Speakers Reflect On Impact Museum Learning Center Could Have On City
By MARK EVANS
mevans@stegenherald.com

Ste. Genevieve Museum Learning Center curator Guy Darrough and his wife, Doris, are recognized during the museum’s grand opening ceremony Dec. 11. (Photo by MARK EVANS/Herald staff)
State and local officials and representatives of the scientific community were on hand Dec. 11, to officially mark the Ste. Genevieve Museum Learning Center grand opening and ribbon-cutting.
Those who spoke all agreed that the museum and its emphasis on dinosaurs, thanks to curator Guy Darrough, should be a huge boost to Ste. Genevieve.
Robert Wolk, president of the museum board of directors, was master of ceremonies. He gave a brief history of how the new museum and its possession of Darrough’s impressive collection came into being.
Guests included Gary Romine, former state senator and current chair of the Missouri Tax Commission; State Representatives Dale Wright and Rick Francis; Presiding Commissioner Garry Nelson; Mayor Paul Hassler; tourism director Jeff Wix; Vern Bauman, longtime Levee District No. 3 president; Sandra Cabot, now with the Missouri Department of Economic Development and former Ste. Genevieve tourism director; Akiko Shinya, preparer for the Field Museum in Chicago; paleontologist Peter Makovicky; and, of course, Guy and Doris Darrough, whose authentic fossils and life size dinosaur reproductions form the center of the new museum’s appeal.
Wolk told how the original Ste. Genevieve Museum opened in 1935 in the building (built two years earlier) now occupied by the Sainte Genevieve Art Guild, to help mark the city’s alleged Bicentennial that year.

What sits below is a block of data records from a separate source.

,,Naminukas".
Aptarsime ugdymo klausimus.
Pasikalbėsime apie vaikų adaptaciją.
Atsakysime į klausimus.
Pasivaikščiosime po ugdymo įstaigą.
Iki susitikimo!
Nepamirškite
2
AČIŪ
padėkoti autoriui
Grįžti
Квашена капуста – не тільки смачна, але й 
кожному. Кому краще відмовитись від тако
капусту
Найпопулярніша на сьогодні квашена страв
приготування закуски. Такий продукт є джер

While it “was a nice museum, focusing on local history, Wolk said it “became complacent and we had a tough time paying our bills.”
“The museum board actually decided we had to do something different,” Wolk said. “We wanted to be a thriving piece of this community and actually contribute to the livelihood of the community.”
That opportunity came about in 2014, when Bauman introduced Wolk to Darrough, who had a dinosaur museum in Bollinger County. Darrough expressed interest in combining museums and establishing a learning center.
He foresaw a center where “the story of life on earth could be explained, from the single cell … on up through life today.” It would be a place “where young and old minds could touch and enjoy life on earth,” Wolk said.
Wolk said Darrough was “a good salesman.” Later, a “think tank” with people like Cabot, Nelson, Wolk, former Mayor Dick Greminger, Bob Roth and others, who hashed out the idea.
Darrough required a professional building and a board that would run things for him before agreeing. The former Koetting store was purchased in 2018 and painstakingly restored. Bacon Commercial Design came up with a design to set up a modern museum and hands-on learning site in the century-old building.
A capital funding campaign was mounted to make this possible.